**REQUIRED ACTION**.
Copy out the entries below word for word, leaving out the pictures.

========

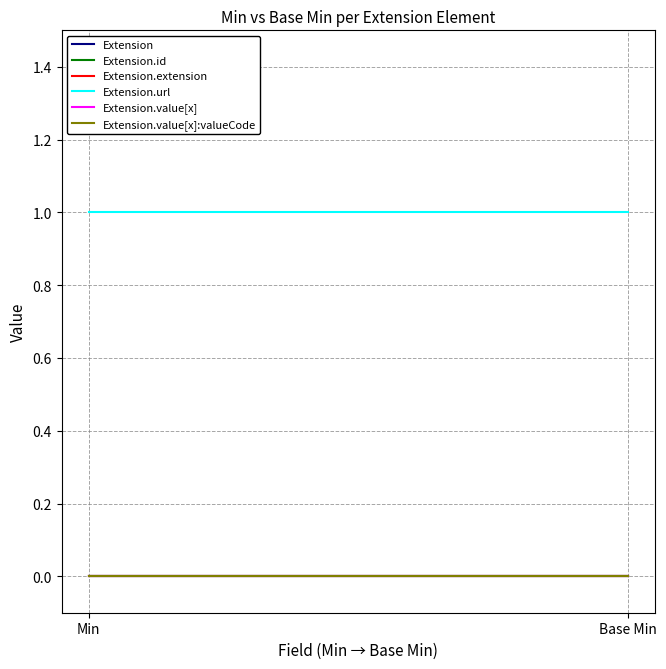

Between Min and Base Min, which series saw the biggest shift?

Extension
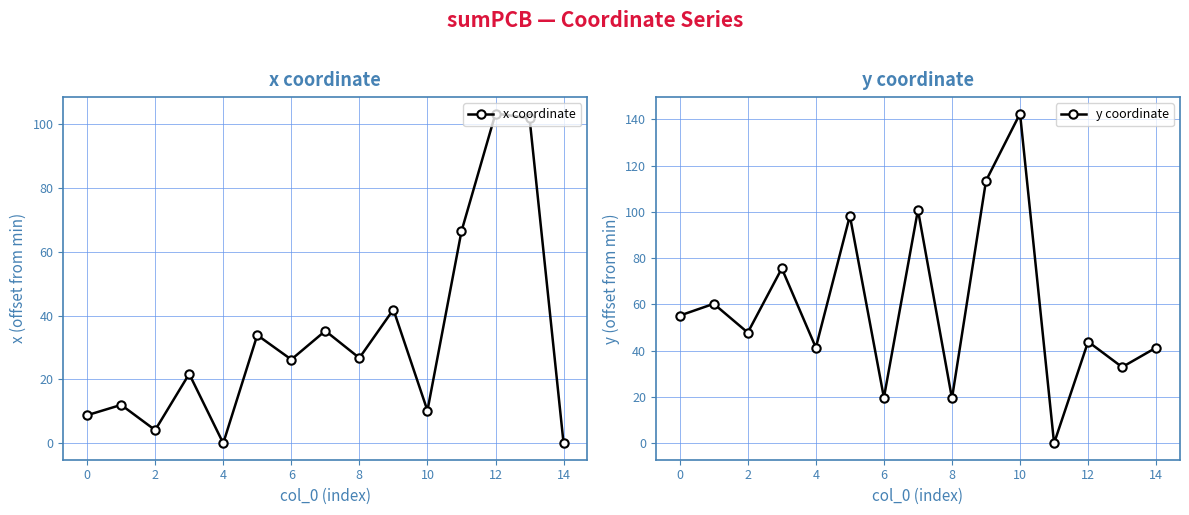

In y coordinate, how many points are lower than both neighbors (excluding endpoints)?

6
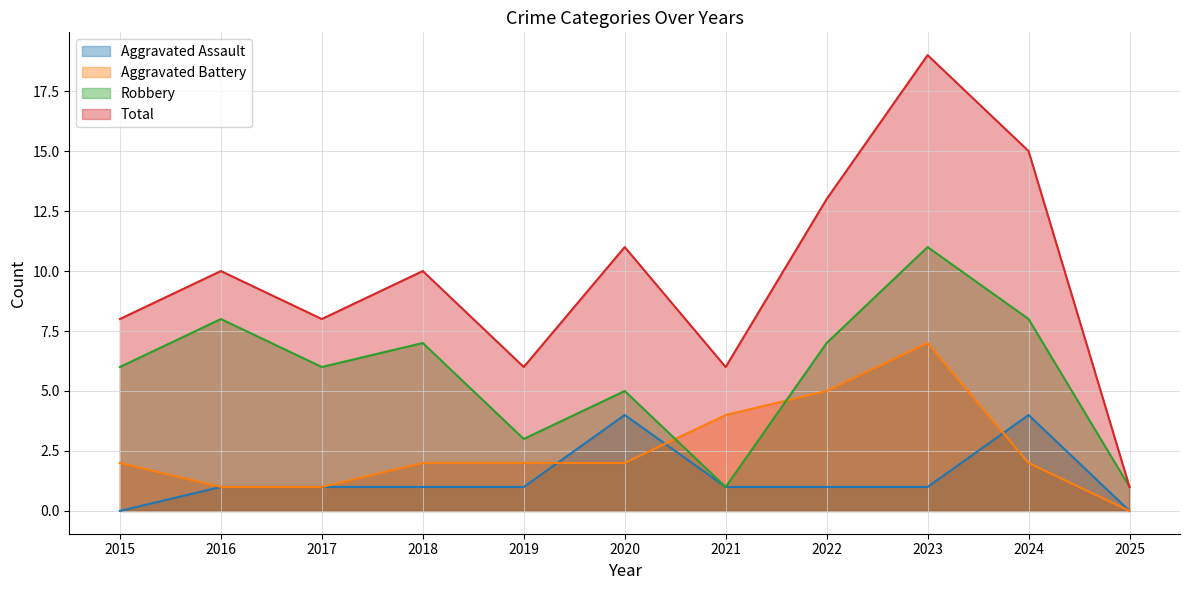

True or false: Total and Robbery cross at least once.

False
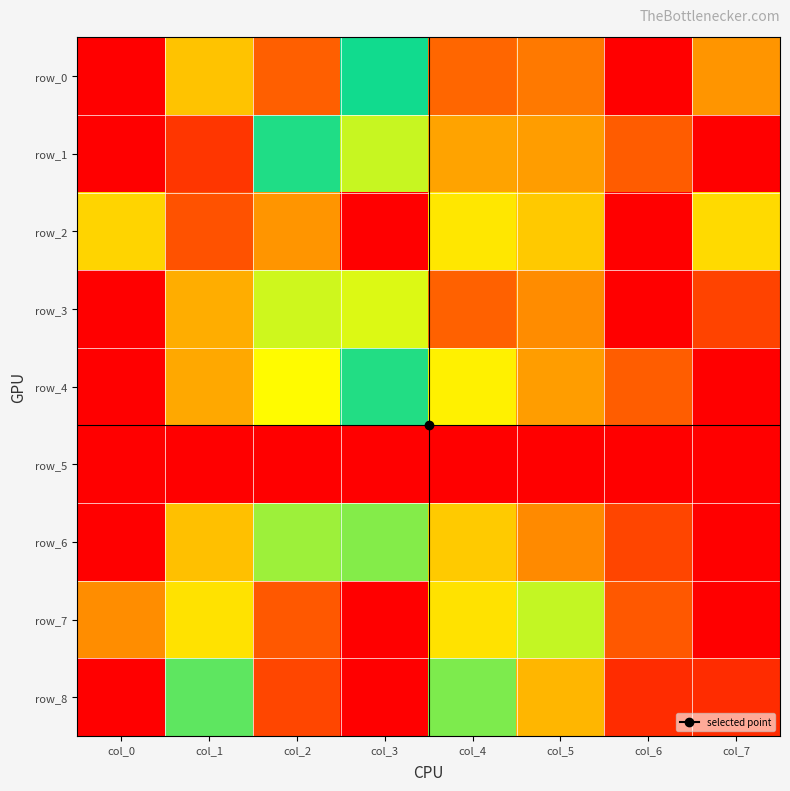

At which category is the sum across all series the highest?

col_0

========

**SOLUTION FOR THIS TASK**.
Between Min and Base Min, which series saw the biggest shift?

Extension

In y coordinate, how many points are lower than both neighbors (excluding endpoints)?

6

True or false: Total and Robbery cross at least once.

False

At which category is the sum across all series the highest?

col_0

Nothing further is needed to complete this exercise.